### ASSIGNMENT
Put each line of the data below into a JSON list of strings, one string per line, with blank lines dropped and the pictures left out.

### MATERIAL FOR THIS EXERCISE
# # # # # # #

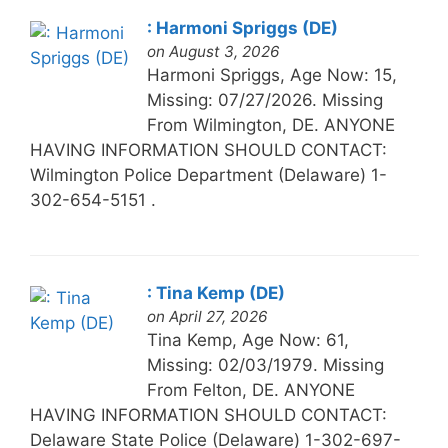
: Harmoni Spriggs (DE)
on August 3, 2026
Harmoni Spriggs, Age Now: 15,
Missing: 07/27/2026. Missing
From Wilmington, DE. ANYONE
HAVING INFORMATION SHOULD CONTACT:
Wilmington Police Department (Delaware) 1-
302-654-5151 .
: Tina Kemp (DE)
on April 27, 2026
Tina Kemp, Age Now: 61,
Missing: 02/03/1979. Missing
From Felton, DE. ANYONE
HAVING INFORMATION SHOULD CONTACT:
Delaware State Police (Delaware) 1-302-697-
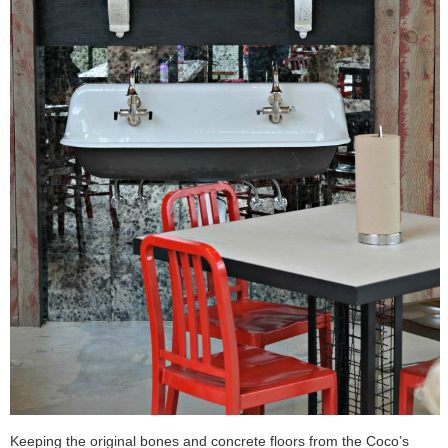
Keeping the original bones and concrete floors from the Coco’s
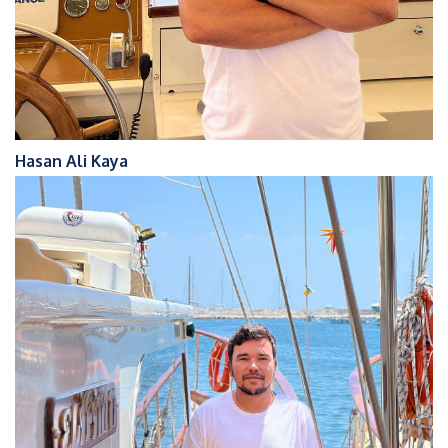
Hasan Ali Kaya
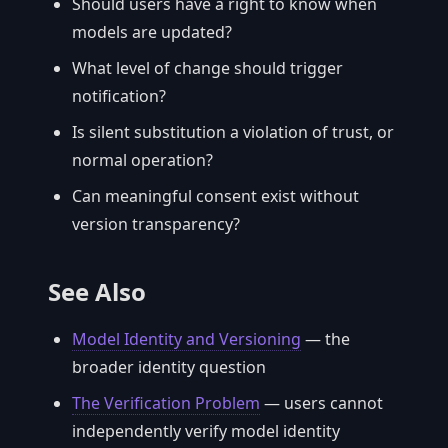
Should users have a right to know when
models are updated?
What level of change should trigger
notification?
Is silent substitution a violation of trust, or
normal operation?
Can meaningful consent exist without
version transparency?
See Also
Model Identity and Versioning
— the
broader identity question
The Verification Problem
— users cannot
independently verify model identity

# # # # # # #

### ANSWER TO THIS PROBLEM
[
  ": Harmoni Spriggs (DE)",
  "on August 3, 2026",
  "Harmoni Spriggs, Age Now: 15,",
  "Missing: 07/27/2026. Missing",
  "From Wilmington, DE. ANYONE",
  "HAVING INFORMATION SHOULD CONTACT:",
  "Wilmington Police Department (Delaware) 1-",
  "302-654-5151 .",
  ": Tina Kemp (DE)",
  "on April 27, 2026",
  "Tina Kemp, Age Now: 61,",
  "Missing: 02/03/1979. Missing",
  "From Felton, DE. ANYONE",
  "HAVING INFORMATION SHOULD CONTACT:",
  "Delaware State Police (Delaware) 1-302-697-",
  "Keeping the original bones and concrete floors from the Coco’s",
  "Hasan Ali Kaya",
  "Should users have a right to know when",
  "models are updated?",
  "What level of change should trigger",
  "notification?",
  "Is silent substitution a violation of trust, or",
  "normal operation?",
  "Can meaningful consent exist without",
  "version transparency?",
  "See Also",
  "Model Identity and Versioning",
  "— the",
  "broader identity question",
  "The Verification Problem",
  "— users cannot",
  "independently verify model identity"
]